_Required work:_
#1 Repeat word for word everything in the article on Christie's fundraising from "The Republican Governors" down to "organization last November.".
#2 According to the article on Christie's fundraising, how many of the governors' seats up for grabs in November is the GOP defending?

_Document extract:_

»»

It appears the George Washington Bridge controversy New Jersey Gov. Chris Christie's dealing with this year back in the Garden State hasn't affected his standing as one of the GOP's most potent fundraising rainmakers.
The Republican Governors Association announced Thursday that it's raised $60 million since Christie was elected chairman of the organization last November.
The RGA also reported it has more than $70 million cash on hand. That's the most money in the bank the RGA's ever had in its history. And the RGA said that it raised $26.6 million the past three months, an all-time second quarter record for the group.
Christie's chairmanship of the RGA was seen as a possible stepping stone to a potential 2016 bid for the GOP presidential nomination. But six weeks into his tenure as chairman, the bridge controversy went viral. State lawmakers and the U.S. Attorney's Office are investigating allegations that top Christie appointees orchestrated traffic jams last September by closing access lanes to the George Washington Bridge in Fort Lee to politically punish that town's mayor for not endorsing the governor's re-election.
Christie has repeatedly denied knowing anything about the gridlock until after it occurred. While his poll numbers - both in New Jersey and nationally - took a big hit when the bridge controversy when viral at the beginning of this year, his numbers have stabilized, and Christie has continued to travel across the country in his role as RGA chairman, raising money for the group and supporting Republican governors running for re-election and GOP gubernatorial candidates.
"The RGA has never been in such a strong financial position. It is a tribute to the sound policy, good governance and real results coming from states with Republican governors," said Christie in a statement put out by the organization. "Their bold leadership, combined with the RGA's significant resources, put us in strong position to win governors' races across the country this year."
When it comes to governors' races, it's the GOP that's mostly playing defense this year. The party's defending 22 of the 36 seats up for grabs in November. And some of them are in states that Obama carried in both 2008 and 2012, such as Pennsylvania, Ohio, Michigan, Wisconsin, Florida, Maine, Nevada and New Mexico.
But Democrats also have some vulnerable seats to defend, in Arkansas, Colorado and Illinois. And they won't have cakewalks in Connecticut and Massachusetts.

««

_Provided data:_
»»

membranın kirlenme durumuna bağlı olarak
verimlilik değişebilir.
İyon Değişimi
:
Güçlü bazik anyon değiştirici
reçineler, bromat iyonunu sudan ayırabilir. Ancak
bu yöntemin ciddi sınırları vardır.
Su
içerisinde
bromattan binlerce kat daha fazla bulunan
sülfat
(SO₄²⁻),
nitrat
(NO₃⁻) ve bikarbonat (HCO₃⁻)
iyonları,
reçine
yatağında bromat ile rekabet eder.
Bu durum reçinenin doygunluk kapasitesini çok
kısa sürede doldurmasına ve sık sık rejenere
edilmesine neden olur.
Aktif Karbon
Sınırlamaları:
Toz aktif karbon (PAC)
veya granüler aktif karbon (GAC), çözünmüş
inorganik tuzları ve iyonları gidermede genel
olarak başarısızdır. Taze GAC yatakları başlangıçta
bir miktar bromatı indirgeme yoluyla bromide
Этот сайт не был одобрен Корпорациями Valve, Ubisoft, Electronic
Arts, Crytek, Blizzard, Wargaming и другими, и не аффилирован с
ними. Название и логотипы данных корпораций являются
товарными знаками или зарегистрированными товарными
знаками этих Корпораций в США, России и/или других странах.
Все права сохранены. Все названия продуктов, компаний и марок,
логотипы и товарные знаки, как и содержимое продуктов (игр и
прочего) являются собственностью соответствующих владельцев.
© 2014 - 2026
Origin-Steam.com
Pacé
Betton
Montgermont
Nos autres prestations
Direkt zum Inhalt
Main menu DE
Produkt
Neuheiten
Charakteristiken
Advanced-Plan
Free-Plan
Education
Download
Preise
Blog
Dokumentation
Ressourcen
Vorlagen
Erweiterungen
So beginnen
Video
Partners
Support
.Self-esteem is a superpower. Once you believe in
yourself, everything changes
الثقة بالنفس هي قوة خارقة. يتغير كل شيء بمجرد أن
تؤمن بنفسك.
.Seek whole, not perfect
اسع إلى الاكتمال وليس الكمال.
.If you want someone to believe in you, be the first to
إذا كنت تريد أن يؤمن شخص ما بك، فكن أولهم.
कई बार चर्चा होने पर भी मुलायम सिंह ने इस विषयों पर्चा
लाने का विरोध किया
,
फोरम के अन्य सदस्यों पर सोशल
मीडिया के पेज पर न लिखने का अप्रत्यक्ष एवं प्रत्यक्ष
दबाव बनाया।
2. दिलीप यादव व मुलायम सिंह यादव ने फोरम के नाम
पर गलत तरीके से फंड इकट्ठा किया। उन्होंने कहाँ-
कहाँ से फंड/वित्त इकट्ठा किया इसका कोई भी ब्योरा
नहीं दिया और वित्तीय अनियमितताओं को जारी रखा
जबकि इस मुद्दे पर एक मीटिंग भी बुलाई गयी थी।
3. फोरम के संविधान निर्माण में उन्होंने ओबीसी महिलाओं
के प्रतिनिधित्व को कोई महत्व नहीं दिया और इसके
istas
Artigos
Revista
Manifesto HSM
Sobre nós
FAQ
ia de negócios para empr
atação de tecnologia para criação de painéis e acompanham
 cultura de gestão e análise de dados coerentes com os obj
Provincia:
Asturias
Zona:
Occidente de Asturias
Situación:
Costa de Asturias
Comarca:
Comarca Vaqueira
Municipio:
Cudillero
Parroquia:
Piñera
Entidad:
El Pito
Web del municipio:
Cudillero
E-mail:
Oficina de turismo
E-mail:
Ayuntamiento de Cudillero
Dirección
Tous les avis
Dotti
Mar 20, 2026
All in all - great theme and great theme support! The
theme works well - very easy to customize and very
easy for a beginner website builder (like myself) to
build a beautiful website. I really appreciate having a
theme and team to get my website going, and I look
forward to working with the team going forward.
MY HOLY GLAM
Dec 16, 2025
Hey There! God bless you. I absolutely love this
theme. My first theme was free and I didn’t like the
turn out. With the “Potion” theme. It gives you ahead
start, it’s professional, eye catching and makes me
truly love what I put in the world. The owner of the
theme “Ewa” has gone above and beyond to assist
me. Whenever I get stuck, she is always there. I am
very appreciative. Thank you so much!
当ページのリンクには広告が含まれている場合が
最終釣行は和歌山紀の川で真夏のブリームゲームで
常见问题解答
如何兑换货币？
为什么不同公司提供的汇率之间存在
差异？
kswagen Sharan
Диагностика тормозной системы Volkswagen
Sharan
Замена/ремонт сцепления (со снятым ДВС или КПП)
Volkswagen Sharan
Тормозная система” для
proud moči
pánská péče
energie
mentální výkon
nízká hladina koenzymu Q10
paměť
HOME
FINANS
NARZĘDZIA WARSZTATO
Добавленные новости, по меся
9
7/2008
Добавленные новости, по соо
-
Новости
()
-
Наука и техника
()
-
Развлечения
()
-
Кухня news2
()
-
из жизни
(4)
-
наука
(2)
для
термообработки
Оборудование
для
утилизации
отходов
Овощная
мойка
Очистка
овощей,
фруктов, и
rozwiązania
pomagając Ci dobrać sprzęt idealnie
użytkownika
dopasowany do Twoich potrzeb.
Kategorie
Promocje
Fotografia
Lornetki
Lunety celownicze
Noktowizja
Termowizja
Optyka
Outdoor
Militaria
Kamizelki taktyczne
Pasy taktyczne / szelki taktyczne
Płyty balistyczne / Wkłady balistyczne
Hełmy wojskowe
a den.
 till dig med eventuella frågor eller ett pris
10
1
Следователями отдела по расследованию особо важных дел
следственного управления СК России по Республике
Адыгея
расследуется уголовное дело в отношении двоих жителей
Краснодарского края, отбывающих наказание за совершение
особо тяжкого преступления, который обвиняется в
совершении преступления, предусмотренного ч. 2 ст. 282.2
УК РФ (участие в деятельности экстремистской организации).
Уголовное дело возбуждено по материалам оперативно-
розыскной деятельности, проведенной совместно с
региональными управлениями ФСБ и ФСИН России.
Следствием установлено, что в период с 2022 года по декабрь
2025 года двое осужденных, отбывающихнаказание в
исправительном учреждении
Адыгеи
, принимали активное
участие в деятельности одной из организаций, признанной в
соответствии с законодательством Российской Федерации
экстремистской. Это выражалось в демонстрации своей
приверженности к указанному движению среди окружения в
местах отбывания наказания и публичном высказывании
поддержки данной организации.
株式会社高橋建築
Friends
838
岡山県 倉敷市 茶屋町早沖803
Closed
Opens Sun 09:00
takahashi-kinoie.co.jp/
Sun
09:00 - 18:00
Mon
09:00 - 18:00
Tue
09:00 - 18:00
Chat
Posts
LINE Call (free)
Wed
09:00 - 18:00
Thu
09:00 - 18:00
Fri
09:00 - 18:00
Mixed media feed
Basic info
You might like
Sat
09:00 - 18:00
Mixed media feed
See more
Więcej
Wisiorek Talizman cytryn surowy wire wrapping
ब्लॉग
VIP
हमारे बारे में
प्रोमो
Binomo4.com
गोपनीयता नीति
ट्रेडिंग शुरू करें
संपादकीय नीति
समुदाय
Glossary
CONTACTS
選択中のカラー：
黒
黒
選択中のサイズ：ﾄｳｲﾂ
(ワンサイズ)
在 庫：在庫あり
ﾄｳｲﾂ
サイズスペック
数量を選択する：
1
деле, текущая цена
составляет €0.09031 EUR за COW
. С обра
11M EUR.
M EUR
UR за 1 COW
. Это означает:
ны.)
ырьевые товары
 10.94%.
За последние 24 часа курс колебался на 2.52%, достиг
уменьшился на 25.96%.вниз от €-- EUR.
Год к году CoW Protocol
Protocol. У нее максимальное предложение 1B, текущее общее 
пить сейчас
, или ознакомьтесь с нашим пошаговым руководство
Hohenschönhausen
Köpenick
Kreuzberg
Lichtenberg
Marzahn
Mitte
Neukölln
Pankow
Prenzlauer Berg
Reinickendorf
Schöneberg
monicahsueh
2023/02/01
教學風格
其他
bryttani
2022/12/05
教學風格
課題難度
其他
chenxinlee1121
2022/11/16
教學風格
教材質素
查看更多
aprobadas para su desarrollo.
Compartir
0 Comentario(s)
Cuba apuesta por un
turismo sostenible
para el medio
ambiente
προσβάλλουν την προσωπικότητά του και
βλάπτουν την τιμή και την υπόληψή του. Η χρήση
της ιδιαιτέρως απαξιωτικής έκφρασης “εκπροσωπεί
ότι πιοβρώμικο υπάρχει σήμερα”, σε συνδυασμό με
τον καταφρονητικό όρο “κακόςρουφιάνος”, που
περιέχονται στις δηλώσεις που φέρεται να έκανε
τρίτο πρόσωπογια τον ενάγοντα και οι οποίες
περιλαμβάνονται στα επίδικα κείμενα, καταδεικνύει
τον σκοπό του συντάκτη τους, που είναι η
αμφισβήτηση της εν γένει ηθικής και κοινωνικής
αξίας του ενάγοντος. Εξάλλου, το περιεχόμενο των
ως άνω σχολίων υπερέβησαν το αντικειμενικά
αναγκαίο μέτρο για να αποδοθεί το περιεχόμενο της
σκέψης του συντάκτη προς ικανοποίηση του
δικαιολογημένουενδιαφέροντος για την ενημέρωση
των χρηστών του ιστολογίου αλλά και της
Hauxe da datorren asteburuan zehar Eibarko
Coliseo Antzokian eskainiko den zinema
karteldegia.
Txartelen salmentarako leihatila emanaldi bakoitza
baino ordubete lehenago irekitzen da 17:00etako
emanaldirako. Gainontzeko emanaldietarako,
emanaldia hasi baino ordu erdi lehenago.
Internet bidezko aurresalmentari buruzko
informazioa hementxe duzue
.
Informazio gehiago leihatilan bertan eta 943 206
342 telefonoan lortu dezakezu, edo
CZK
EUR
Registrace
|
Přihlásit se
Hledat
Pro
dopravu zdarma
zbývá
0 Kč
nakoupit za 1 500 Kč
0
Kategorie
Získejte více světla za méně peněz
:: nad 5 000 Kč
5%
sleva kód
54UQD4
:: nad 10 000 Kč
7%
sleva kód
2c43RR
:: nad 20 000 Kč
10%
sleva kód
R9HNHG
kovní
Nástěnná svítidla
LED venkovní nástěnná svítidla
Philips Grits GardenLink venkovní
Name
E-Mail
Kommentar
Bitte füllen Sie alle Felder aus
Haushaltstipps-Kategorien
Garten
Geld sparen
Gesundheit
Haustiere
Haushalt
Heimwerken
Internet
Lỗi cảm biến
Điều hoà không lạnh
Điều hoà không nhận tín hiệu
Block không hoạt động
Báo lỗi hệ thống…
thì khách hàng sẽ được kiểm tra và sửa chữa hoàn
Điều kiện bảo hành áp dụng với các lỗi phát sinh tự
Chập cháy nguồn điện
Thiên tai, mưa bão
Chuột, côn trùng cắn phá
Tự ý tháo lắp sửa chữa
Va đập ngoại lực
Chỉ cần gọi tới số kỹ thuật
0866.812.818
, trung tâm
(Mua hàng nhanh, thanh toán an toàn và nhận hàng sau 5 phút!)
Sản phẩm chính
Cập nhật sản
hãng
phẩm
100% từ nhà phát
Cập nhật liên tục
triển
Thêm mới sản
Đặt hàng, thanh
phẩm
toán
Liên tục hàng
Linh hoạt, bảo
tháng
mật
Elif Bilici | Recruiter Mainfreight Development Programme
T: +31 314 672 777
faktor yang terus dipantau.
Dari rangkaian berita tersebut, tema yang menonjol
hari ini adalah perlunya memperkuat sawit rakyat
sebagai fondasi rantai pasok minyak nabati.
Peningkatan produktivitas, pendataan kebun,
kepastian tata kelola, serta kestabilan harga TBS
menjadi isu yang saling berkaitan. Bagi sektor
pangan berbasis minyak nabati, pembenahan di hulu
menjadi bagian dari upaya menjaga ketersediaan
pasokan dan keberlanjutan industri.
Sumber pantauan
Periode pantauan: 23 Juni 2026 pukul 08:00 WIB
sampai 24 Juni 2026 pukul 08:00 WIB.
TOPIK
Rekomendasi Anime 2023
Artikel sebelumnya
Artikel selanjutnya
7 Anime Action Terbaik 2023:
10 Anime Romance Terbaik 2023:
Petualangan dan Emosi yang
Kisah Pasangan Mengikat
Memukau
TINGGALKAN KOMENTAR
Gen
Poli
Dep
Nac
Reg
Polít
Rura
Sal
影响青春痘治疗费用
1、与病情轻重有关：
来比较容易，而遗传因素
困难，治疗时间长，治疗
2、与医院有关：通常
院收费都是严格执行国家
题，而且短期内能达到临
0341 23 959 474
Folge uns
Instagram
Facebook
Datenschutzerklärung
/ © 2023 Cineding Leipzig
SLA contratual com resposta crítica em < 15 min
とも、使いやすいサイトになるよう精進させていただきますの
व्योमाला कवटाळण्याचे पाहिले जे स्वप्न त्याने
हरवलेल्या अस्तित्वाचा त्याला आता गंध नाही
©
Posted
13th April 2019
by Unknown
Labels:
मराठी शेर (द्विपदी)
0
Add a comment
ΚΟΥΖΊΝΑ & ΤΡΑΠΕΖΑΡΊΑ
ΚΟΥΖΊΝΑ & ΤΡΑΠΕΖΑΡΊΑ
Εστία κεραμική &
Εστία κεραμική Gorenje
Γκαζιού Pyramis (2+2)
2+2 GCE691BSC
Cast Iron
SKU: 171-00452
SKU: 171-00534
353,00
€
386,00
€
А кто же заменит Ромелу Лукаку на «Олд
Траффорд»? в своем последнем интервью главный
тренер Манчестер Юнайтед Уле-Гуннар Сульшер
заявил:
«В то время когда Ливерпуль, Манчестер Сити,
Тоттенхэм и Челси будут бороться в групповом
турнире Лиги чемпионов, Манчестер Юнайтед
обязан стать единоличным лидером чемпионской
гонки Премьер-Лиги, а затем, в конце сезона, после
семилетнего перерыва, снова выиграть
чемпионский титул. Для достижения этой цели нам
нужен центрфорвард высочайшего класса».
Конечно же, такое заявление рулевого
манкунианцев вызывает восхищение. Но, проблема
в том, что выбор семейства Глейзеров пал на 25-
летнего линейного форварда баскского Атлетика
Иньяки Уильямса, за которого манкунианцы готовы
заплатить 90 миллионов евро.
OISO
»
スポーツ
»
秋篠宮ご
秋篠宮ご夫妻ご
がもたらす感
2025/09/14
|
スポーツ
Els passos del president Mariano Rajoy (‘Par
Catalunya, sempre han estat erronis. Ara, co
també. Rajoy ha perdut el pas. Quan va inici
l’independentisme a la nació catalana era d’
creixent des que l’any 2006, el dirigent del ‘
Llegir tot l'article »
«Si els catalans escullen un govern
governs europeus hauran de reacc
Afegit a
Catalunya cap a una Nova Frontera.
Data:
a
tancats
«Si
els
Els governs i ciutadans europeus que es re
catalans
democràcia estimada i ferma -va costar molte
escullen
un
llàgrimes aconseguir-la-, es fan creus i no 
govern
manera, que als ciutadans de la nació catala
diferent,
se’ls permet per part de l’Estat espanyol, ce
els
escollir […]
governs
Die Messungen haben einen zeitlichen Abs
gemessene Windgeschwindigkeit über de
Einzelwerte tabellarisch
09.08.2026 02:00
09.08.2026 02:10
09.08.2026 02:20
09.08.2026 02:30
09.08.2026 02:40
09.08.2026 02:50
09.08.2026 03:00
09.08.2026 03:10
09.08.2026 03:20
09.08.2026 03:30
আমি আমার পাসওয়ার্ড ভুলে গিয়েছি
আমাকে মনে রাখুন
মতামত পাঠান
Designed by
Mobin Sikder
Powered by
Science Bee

««

_Written responses:_
#1
The Republican Governors Association announced Thursday that it's raised $60 million since Christie was elected chairman of the organization last November.

#2 22 of the 36 seats.